If approved by regulators, the move by Bats would be “detrimental to transparency, liquidity, and price discovery,” Cunningham said.
In response, BATS said its proposal was made at the behest of market participants asking for “long-overdue pricing competition.” Some brokers already provide a similar service, it added.
Closing auctions attract massive volume as fund managers generally price their assets to the closing prices of listing exchanges and execute most of their orders at that time.
NYSE, the top exchange operator by market share, said diverting trades away from closing auctions would add to volatility and result in less accurate pricing.
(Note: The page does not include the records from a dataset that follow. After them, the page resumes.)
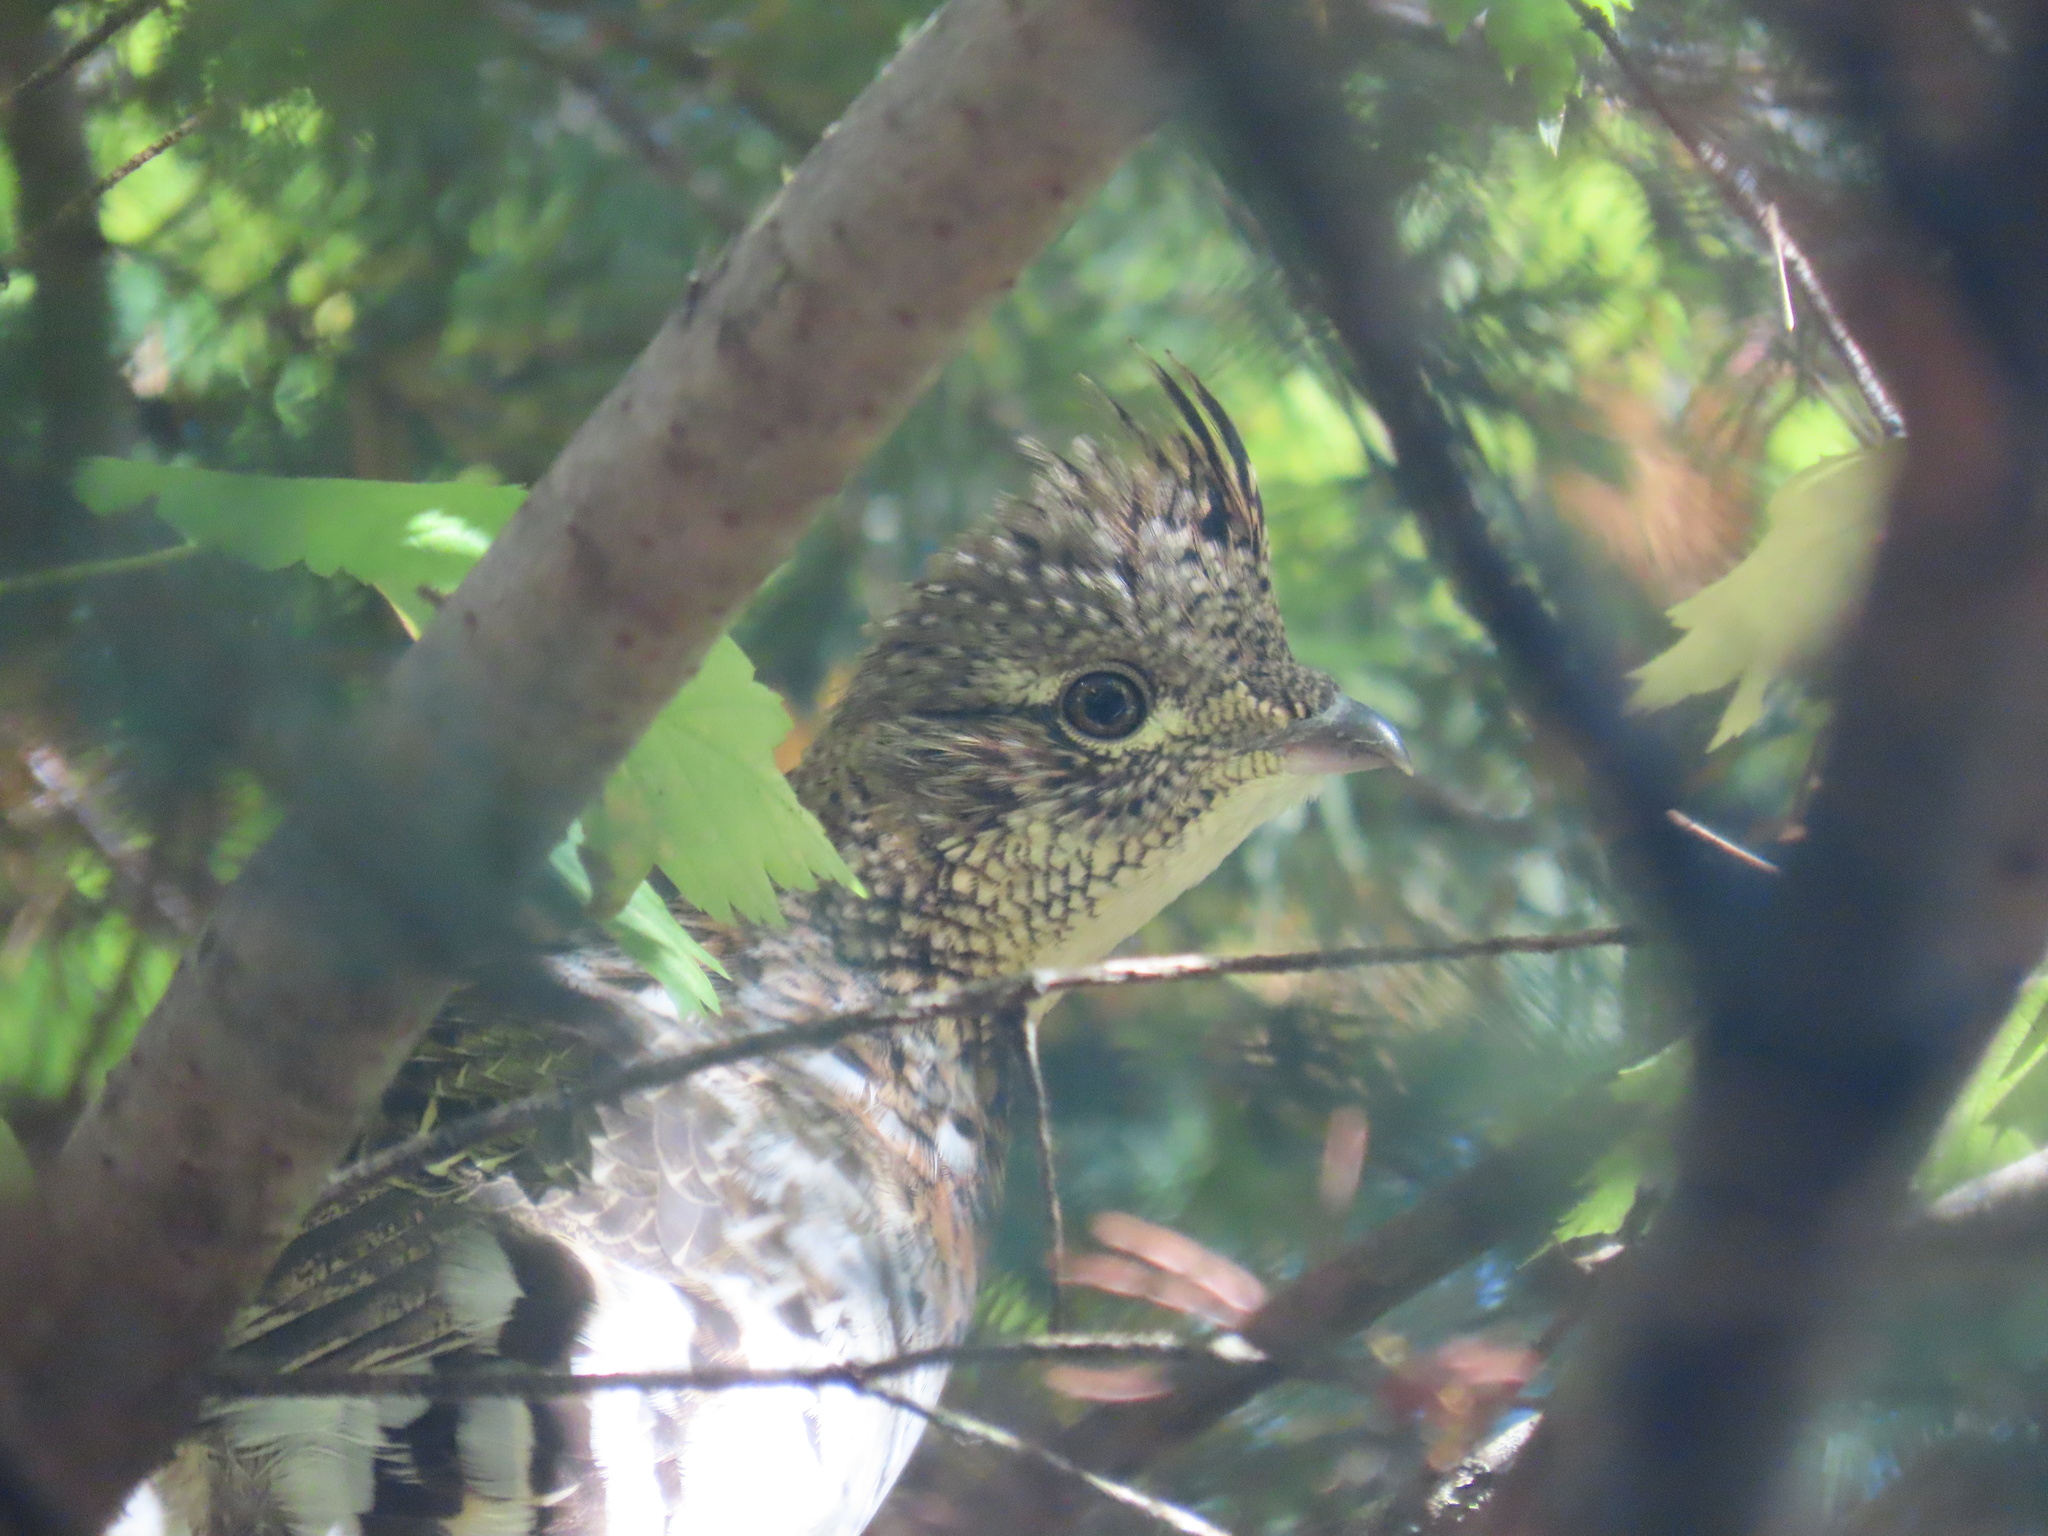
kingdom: Animalia
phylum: Chordata
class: Aves
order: Galliformes
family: Phasianidae
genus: Bonasa
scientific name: Bonasa umbellus
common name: Ruffed grouse
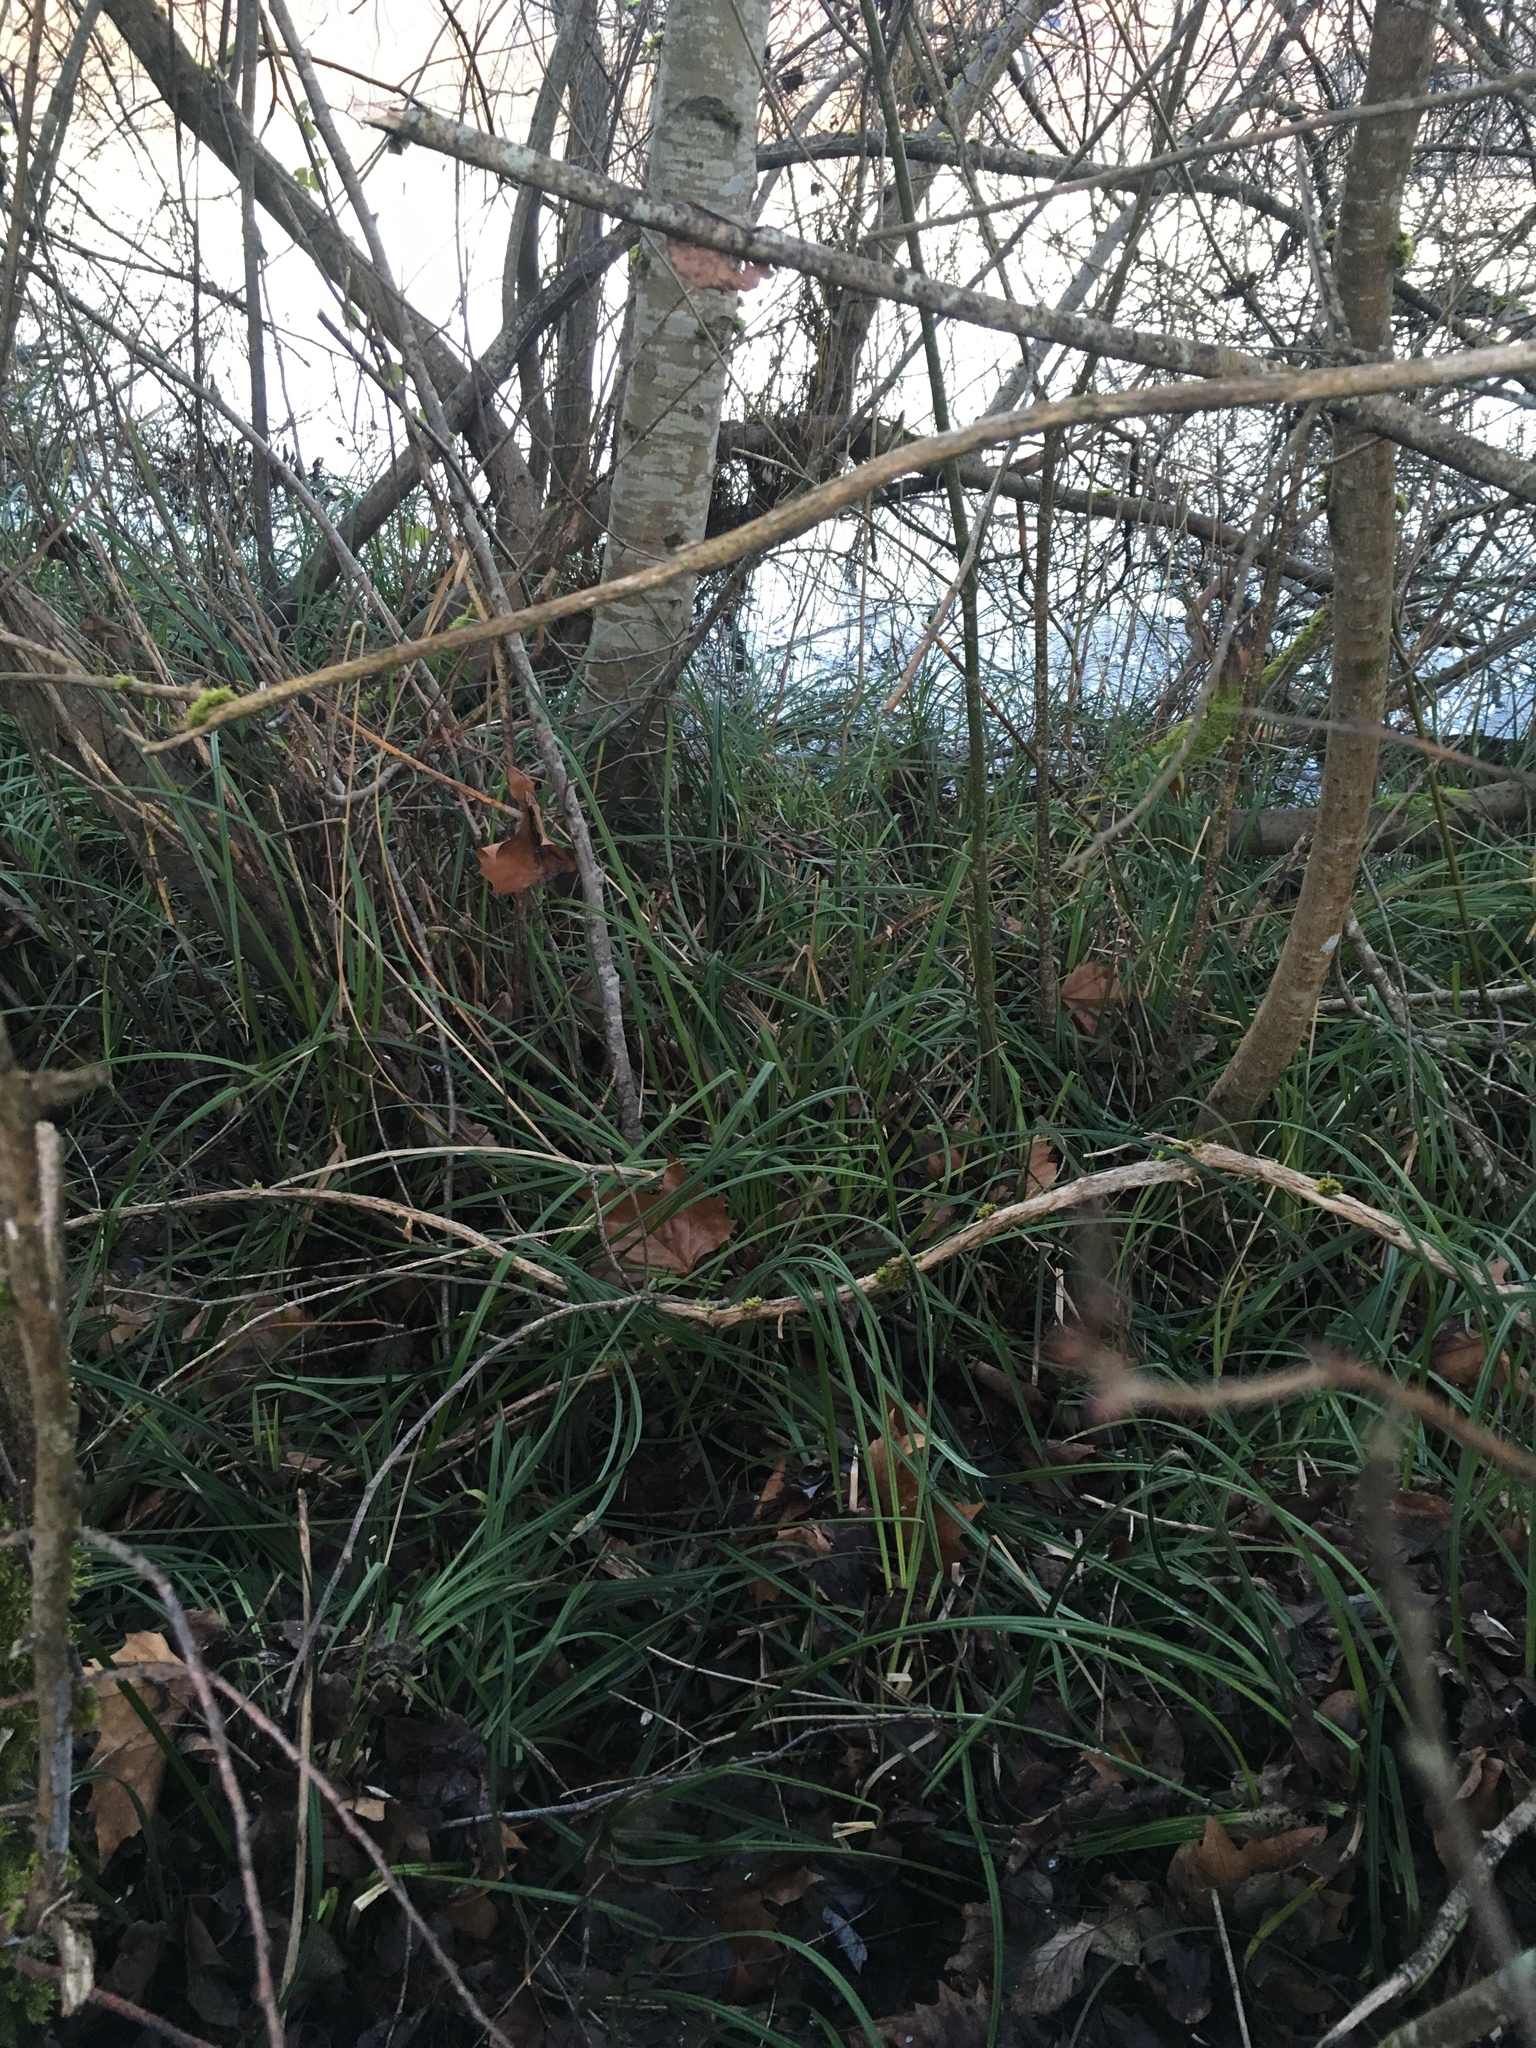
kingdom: Plantae
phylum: Tracheophyta
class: Liliopsida
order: Poales
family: Cyperaceae
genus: Carex
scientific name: Carex obnupta
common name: Slough sedge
Daily volume in the auctions has risen more than 70 percent, to almost 350 million shares, in the past five years, while fees have increased from 16 percent to 60 percent at the NYSE and Nasdaq respectively, Bats said.
Under Bats’s plan, orders would be pre-matched 25 minutes before the 4 p.m. market close. Those not matched would be sent to the NYSE and Nasdaq auctions.
Bats lists the stock of its parent company, CBOE Holdings (CBOE.O), but has otherwise focused on listing exchange-traded funds.
NYSE, which controls four stock exchanges, said the move by Bats, which also has four, would further fragment the market as different exchanges would have different auction cut-off times in the same security.
“This increased fragmentation and complexity creates incentives for brokers to add layers of routing rules and behaviors to capture fractional cost savings to the detriment of market quality,” Cunningham said.
NYSE asked its members to speak out against the Bats plan through industry groups and regulatory comment letters.